EXERCISE DETAILS: Return, unchanged, every line starting at the one with "For each host a single line should be present" and running through the last line of the material below, with nothing else added.

§

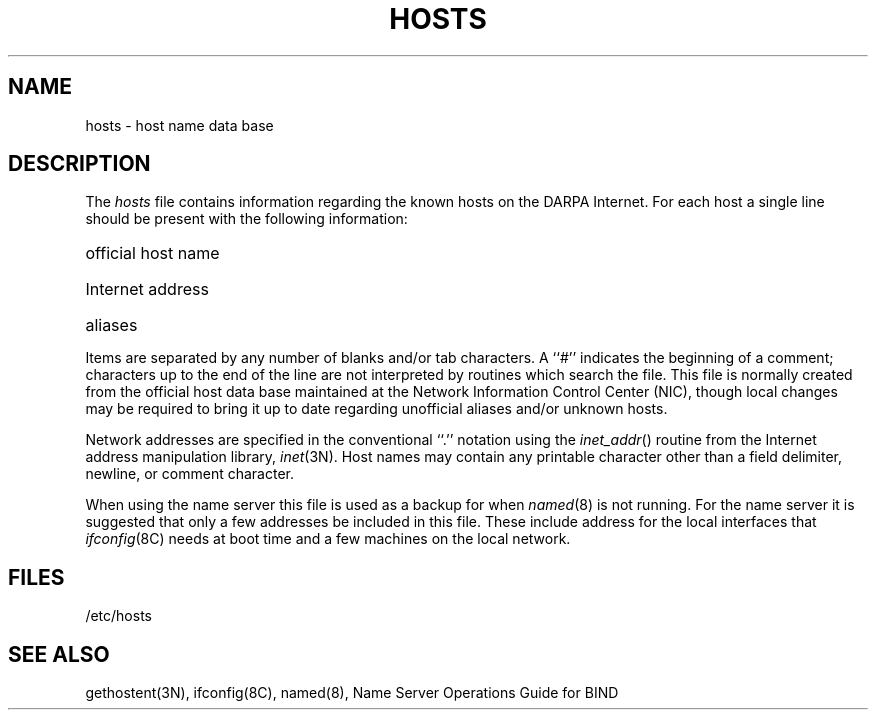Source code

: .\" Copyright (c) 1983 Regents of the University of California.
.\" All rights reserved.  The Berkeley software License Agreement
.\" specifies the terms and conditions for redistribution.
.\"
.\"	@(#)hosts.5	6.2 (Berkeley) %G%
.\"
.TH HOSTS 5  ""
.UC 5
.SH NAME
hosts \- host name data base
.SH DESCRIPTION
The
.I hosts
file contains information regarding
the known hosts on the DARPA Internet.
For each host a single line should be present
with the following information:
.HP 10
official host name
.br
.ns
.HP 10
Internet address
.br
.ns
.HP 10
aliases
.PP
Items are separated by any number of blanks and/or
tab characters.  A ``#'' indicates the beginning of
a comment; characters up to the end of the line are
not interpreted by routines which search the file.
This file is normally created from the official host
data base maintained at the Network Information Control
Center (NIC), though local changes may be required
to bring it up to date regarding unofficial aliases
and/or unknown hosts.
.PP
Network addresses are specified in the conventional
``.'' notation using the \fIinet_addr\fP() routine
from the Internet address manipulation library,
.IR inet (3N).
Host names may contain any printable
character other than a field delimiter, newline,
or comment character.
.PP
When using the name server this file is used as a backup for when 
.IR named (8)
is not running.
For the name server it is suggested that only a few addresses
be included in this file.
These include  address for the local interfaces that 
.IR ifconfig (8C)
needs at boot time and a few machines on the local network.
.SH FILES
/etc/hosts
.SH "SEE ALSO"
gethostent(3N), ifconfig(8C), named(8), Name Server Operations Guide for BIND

§

FINISHED TASK:
For each host a single line should be present
with the following information:
.HP 10
official host name
.br
.ns
.HP 10
Internet address
.br
.ns
.HP 10
aliases
.PP
Items are separated by any number of blanks and/or
tab characters.  A ``#'' indicates the beginning of
a comment; characters up to the end of the line are
not interpreted by routines which search the file.
This file is normally created from the official host
data base maintained at the Network Information Control
Center (NIC), though local changes may be required
to bring it up to date regarding unofficial aliases
and/or unknown hosts.
.PP
Network addresses are specified in the conventional
``.'' notation using the \fIinet_addr\fP() routine
from the Internet address manipulation library,
.IR inet (3N).
Host names may contain any printable
character other than a field delimiter, newline,
or comment character.
.PP
When using the name server this file is used as a backup for when 
.IR named (8)
is not running.
For the name server it is suggested that only a few addresses
be included in this file.
These include  address for the local interfaces that 
.IR ifconfig (8C)
needs at boot time and a few machines on the local network.
.SH FILES
/etc/hosts
.SH "SEE ALSO"
gethostent(3N), ifconfig(8C), named(8), Name Server Operations Guide for BIND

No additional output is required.